» Esercizio: Prosegui il commento alle beatitudini del Vangelo di Luca riportato più sotto, riprendendo dall'ultima frase presente.

22. Beati voi, quando gli uomini vi odieranno e quando vi metteranno al bando e vi insulteranno e disprezzeranno il vostro nome come infame, a causa del Figlio dell'uomo.

La quarta beatitudine è più articolata e si stacca dal blocco precedente, in essa si dice esplicitamente che la sofferenza ha luogo a causa del Figlio dell'uomo, ossia della fede in Gesù, Luca usa quattro verbi per descriverla: l'odio (spesso descritto nell'A.T. è l'atteggiamento di chi si oppone al popolo di Dio, cfr. Is 66,5; Sal 69,5), anche Lc 1,71; 21,12; il mettere al bando, ossia il separare, nel senso sociale di rompere le relazioni; l'insulto, nella Bibbia atteggiamento di chi disprezza l'uomo giusto (Is 51,7; Sal 98,51s) e nel N.T. in 1Pt 4,14: "Beati voi, se venite insultati per il nome di Cristo..."; e il disprezzo; senso proprio dell'espressione semita èi lanciare accuse, diffamare, che Luca adatta aggiungendo come e facendo riferimento al nome cristiano, perché in quanto cristiani i credenti sono respinti e diffamati.

Questo versetto è declinato al futuro e non riguarda tutti ma solo una categoria di persone: è la situazione dei primi credenti, ancora legati al mondo ebraico che però li osteggia per la loro adesione al messaggio di Cristo Gesù. I discepoli di Gesù condividono la condizione dei poveri, perché per essere fedeli a Lui si espongono all'insicurezza e all'emarginazione di un mondo che ragione secondo altri criteri, quelli della forza della ricchezza, ecc.

Il titolo Figlio dell'uomo presenta Gesù come giudice escatologico e anticipa il rovesciamento della situazione indicata dal versetto successivo.

23. Rallegratevi in quel giorno ed esultate perché, ecco, la vostra ricompensa è grande nel cielo. Allo stesso modo infatti agivano i loro padri con i profeti.

L'invito alla gioia in questo versetto è intenso, Luca usa il verbo skirtan, (lo stesso di 1,41.11) esultare, letteralmente saltellare, perché il tempo della prova dà la certezza di ricevere il dono dell'amore di Dio Padre, la grande ricompensa, che è ora posta nel cielo (al singolare come fa sempre Luca), ossia dopo la morte; non si tratta quindi in questo contesto della prossimità del Regno di Dio, come nel senso primitivo che la beatitudine dei poveri sopra descritta aveva sulla bocca di Gesù.

» Dati:
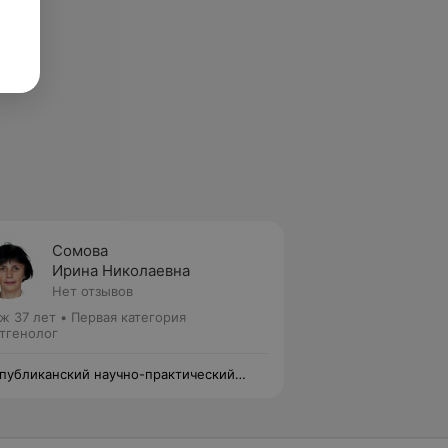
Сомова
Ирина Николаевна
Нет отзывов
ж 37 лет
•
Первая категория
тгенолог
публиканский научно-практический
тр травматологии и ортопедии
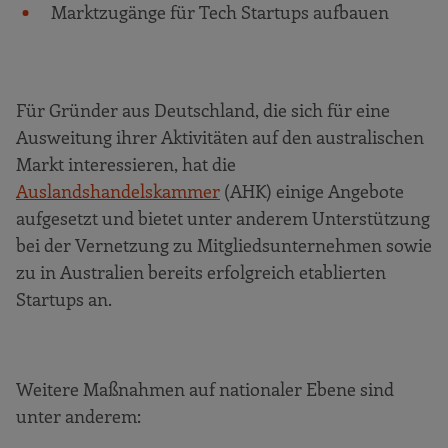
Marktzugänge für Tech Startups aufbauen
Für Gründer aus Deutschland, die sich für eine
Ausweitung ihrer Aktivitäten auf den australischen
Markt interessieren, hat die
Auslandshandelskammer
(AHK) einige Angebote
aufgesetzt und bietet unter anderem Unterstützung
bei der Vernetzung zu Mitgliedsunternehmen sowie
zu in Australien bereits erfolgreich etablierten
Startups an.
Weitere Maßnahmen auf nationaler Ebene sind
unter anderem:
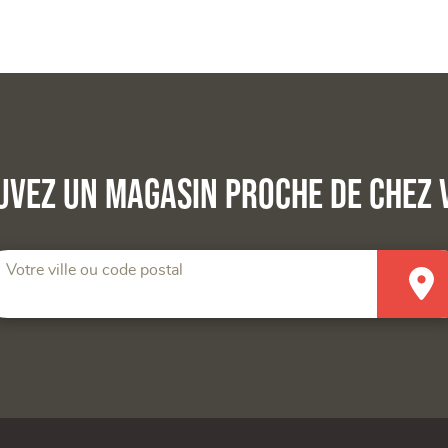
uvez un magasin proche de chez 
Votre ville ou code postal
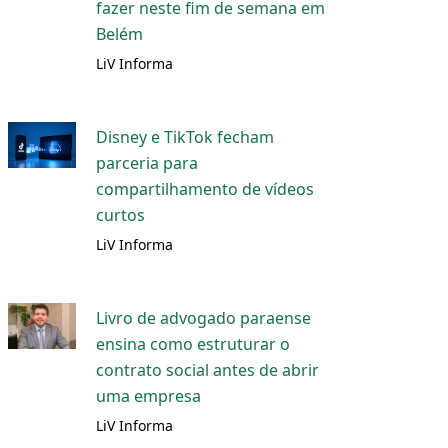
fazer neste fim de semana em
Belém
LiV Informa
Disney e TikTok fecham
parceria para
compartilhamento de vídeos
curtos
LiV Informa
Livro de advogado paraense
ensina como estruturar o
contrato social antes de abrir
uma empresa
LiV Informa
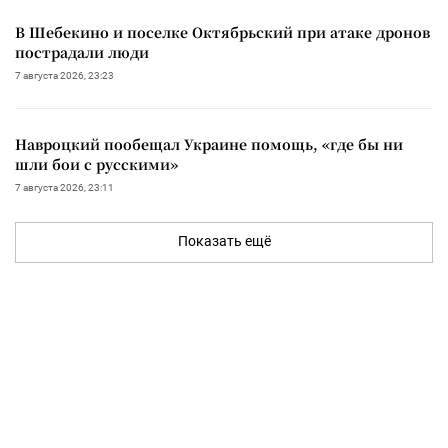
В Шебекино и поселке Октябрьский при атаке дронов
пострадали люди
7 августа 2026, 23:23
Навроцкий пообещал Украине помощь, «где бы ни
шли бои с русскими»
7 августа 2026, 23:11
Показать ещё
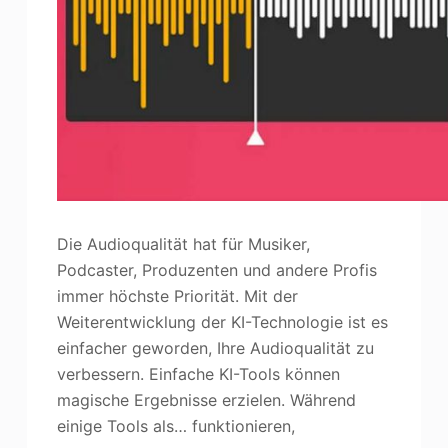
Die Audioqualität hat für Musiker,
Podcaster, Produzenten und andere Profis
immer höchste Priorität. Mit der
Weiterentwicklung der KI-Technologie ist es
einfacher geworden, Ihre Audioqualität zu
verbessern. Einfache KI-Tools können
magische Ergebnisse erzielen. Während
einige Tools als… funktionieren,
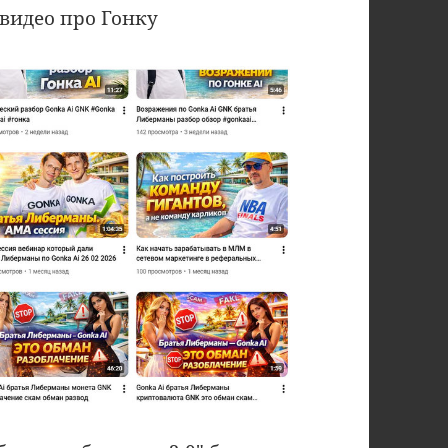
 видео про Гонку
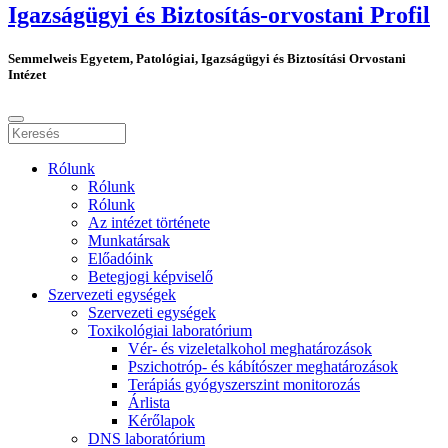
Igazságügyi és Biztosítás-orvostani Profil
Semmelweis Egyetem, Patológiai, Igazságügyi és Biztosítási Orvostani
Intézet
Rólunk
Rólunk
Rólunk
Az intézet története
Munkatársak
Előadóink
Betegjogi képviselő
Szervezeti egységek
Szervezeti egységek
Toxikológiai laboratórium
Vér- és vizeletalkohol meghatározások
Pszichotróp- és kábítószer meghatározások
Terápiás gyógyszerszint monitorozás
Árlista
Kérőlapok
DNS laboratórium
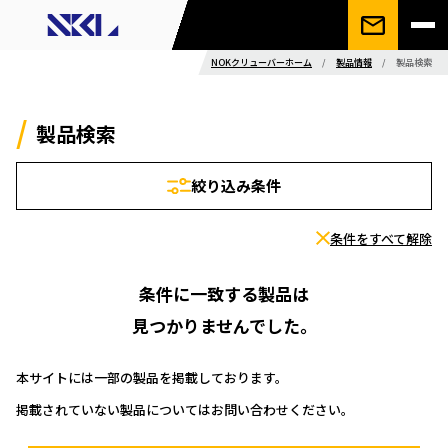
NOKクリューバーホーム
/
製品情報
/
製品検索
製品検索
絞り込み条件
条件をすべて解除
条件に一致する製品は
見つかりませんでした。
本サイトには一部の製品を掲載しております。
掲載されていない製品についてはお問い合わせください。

==

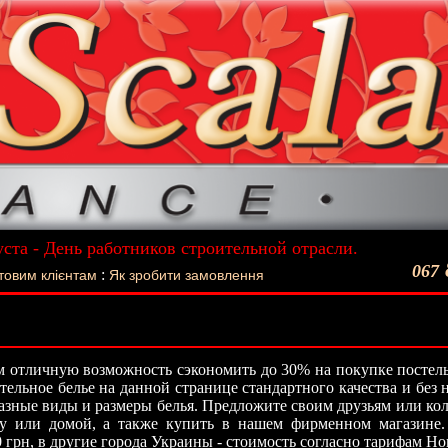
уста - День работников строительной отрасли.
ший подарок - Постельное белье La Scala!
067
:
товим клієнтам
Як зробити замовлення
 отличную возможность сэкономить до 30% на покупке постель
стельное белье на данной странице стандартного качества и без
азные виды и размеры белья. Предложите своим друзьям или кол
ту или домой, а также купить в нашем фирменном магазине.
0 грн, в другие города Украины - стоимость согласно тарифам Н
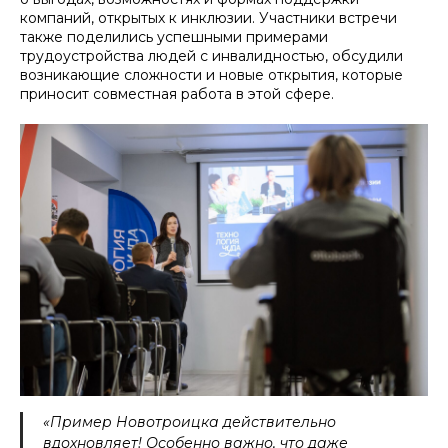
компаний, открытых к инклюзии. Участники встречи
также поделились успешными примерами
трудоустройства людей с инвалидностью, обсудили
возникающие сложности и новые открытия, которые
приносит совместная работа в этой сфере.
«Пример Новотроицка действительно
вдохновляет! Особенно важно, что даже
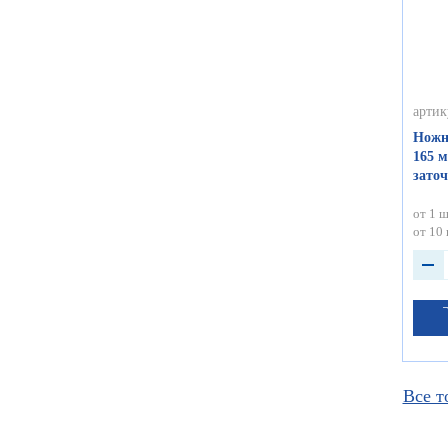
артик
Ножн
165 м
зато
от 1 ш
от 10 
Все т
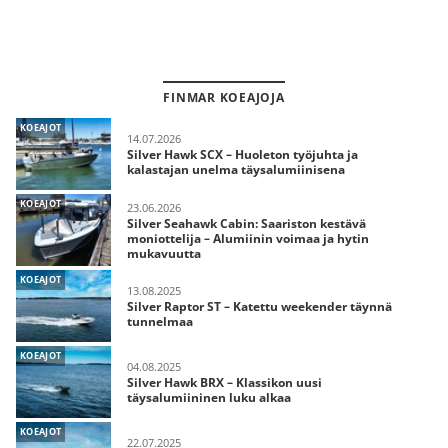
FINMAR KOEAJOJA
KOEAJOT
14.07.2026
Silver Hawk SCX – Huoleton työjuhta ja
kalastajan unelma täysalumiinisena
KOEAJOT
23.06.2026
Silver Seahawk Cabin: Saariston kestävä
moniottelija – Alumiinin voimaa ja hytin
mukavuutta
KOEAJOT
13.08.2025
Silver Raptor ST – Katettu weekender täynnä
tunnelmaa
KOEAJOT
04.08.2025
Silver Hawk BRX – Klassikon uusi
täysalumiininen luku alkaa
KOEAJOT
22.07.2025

---

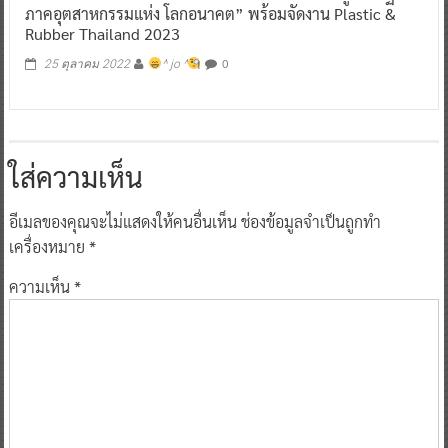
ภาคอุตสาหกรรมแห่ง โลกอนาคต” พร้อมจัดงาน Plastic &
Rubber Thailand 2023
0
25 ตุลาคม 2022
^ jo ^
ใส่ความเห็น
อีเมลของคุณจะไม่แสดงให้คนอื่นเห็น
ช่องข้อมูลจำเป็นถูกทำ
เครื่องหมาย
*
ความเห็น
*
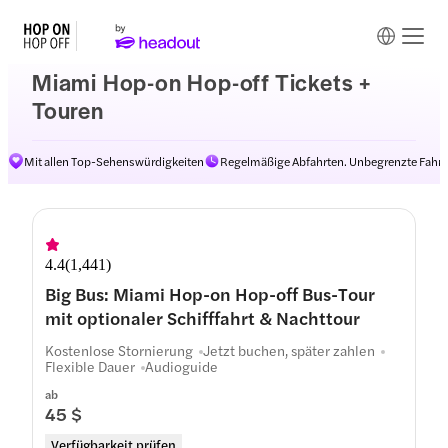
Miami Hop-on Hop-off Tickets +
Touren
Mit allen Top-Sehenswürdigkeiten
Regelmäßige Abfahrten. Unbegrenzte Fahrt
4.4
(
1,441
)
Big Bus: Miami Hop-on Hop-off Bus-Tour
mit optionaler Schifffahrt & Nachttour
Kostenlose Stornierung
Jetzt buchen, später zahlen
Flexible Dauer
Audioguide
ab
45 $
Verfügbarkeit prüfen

» Risposta all'esercizio:
Il riferimento alla persecuzione sofferta dai profeti è un'idea comune al tempo di Gesù e da Lui condivisa; il N.T. la riprende in diversi passi (cfr. Mc 6,4; Lc 11,47; At 7,51; 1Ts 2,15, ecc); sebbene il testo si riferisca chiaramente alla situazione della chiesa primitiva non è escluso che Gesù abbia previsto l'opposizione che avrebbero incontrato gli apostoli (e di conseguenza tutti i discepoli) e l'abbia espressa con il tema del giusto perseguitato.

24. Ma guai a voi, ricchi, perché avete già ricevuto la vostra consolazione. 25. Guai a voi, che ora siete sazi, perché avrete fame. Guai a voi, che ora ridete, perché sarete nel dolore e piangerete.

Specifici di Luca i quattro guai sono costruiti sulla base delle precedenti beatitudini; le prime tre sono speculari ai vv. 20-21. Anche qui nel secondo e terzo guai Luca aggiunge ora.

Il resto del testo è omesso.